▸ 読解用抜粋:
ロシア対外情報庁、ウクライナ緊迫をジョージア侵攻と比較

[モスクワ 22日 ロイター] - ロシア対外情報庁(SVR)は22日にウェブサイトで公表した声明で、ウクライナを巡る現在の緊迫した状況について、ロシア軍が隣国ジョージア(旧グルジア)を侵攻した2008年の戦争の準備段階と比較した。

その中で、ジョージアの当時のサーカシビリ大統領がこの戦争で「高い代償を払った」と指摘した。

ウクライナや米国、北大西洋条約機構(NATO)がウクライナ付近でのロシア軍の動きを懸念している中での声明を受け、ロシアの為替ルーブルが下落した。ロシア政府は、ロシアウクライナを攻撃する準備をしているのではないかとする報道を扇動的として否定している。

ロシアは5日間の戦争でジョージアを全面的に破り、ジョージアの領土のうち約5分の1はロシア軍に占拠され、ジョージア政府の支配下にはない。

▸ データ抜粋:

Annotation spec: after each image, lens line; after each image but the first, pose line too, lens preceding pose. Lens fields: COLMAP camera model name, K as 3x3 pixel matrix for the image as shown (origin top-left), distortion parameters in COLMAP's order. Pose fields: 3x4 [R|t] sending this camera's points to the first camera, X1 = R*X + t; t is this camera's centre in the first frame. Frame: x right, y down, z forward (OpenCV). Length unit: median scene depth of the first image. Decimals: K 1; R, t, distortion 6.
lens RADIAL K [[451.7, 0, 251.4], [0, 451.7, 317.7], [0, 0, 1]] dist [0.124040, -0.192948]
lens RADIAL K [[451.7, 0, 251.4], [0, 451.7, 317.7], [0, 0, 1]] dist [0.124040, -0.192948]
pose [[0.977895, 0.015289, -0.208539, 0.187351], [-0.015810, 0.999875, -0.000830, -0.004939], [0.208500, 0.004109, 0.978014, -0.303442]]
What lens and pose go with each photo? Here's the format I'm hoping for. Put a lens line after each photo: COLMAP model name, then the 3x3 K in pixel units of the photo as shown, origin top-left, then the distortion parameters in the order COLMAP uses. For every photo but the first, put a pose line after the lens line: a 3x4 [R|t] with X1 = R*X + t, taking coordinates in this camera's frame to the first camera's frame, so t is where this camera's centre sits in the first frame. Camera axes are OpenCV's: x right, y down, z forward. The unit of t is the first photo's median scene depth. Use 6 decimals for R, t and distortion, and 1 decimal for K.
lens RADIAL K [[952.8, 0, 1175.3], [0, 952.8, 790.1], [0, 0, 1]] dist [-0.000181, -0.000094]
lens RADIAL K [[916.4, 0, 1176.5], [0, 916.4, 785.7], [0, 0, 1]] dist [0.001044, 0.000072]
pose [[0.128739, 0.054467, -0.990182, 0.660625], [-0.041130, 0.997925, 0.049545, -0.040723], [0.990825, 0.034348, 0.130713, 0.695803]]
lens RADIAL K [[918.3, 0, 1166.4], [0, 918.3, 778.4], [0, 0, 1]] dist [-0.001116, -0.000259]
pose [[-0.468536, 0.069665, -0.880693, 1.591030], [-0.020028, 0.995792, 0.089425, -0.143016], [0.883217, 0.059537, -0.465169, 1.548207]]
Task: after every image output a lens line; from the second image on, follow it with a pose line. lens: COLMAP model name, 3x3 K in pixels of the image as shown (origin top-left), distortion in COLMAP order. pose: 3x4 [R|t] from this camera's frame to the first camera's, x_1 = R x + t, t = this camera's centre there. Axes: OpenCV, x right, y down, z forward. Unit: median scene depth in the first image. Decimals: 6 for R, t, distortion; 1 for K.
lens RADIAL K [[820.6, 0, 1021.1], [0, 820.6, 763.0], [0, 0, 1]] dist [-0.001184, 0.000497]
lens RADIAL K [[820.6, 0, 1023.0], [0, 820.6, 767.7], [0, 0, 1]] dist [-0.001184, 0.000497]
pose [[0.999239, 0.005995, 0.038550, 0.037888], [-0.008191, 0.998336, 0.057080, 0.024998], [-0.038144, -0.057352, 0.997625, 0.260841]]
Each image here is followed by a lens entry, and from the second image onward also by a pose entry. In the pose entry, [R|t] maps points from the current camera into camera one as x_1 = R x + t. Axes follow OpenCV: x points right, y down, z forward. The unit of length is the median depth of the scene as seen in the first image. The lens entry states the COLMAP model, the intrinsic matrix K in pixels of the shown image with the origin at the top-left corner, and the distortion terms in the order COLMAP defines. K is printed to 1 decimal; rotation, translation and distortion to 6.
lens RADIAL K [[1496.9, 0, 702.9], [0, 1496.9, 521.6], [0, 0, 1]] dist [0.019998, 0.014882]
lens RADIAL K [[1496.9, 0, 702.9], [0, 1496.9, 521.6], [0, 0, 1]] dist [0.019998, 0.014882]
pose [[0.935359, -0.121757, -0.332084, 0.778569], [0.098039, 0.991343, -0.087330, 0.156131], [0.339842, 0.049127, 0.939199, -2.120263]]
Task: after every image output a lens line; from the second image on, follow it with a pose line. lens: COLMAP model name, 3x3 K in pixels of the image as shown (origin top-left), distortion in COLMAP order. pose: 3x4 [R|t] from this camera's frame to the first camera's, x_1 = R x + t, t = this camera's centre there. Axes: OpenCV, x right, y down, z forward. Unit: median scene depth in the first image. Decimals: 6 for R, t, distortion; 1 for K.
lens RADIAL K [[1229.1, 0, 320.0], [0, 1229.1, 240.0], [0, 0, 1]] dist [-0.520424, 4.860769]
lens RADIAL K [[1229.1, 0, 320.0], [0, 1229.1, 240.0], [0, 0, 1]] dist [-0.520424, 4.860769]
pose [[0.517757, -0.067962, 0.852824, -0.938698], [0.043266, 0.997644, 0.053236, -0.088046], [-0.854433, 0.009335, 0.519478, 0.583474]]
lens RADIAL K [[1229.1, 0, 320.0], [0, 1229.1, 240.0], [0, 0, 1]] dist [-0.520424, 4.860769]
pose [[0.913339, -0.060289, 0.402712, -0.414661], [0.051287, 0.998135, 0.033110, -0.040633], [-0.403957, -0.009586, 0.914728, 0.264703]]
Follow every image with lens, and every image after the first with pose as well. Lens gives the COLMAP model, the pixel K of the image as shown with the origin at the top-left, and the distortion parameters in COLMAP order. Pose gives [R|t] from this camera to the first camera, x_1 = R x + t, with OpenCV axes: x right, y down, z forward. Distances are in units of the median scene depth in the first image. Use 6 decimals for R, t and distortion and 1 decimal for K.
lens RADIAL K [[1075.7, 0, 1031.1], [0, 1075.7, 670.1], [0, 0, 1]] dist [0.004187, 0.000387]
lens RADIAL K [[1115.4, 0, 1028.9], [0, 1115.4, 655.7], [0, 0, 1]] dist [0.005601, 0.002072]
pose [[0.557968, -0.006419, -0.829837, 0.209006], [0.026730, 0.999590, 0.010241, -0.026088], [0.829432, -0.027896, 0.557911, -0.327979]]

▸ 情報の活用:
- a) ロシア対外情報庁の声明を伝える記事で、ロシア軍に占拠されてジョージア政府の支配下にないのは、ジョージアの領土のうちどのくらいか。
- b) ロシア対外情報庁の声明を伝える記事を、最後の文の後から書き継いでください。

▸ 記述回答:
- a) 約5分の1。

- b)
ロシア政府はこれまでに、ロシアウクライナを攻撃する準備をしていると示唆した米報道は偽情報のキャンペーンに利用されているとコメントしていた。

ウクライナの軍事情報機関の責任者は今週末、ミリタリー・タイムズの取材に対し、ロシアウクライナの国境周辺に9万2000人超の部隊を集結させ、1月末か2月初めまでに攻撃を始める準備をしていると語った。

攻撃は空爆、砲撃、装甲攻撃に続き、東部での空挺攻撃、オデッサとマリウポリでの水陸両方の攻撃、そしてベラルーシへのより小規模な侵入を伴うとの見方を示した。

ロシアのペスコフ報道官は報道陣に対し、ロシアによる攻撃との見方を否定して「これは緊張感をあおるもので、(ウクライナ東部の)状況を解決するプロセスを脅かしているのはロシアであると見せかけようとするものだ」と訴えた。

ロシアが14年にウクライナのクリミア半島を併合し、ウクライナ東部のドンバスと呼ばれる地域を占領した独立主義者を支援したことで、ウクライナロシアの関係は崩壊した。

しかし、ウクライナのクレバ外相はツイッターに英語で「ウクライナがドンバスで軍事攻撃を計画しているという誤った非難を含む、ロシアの虚偽情報が急増している」と投稿し、ペスコフ氏の発言を退けた。クレバ氏は「公式に言う。ウクライナはドンバスでの軍事攻撃を計画していない」とも書き込んだ。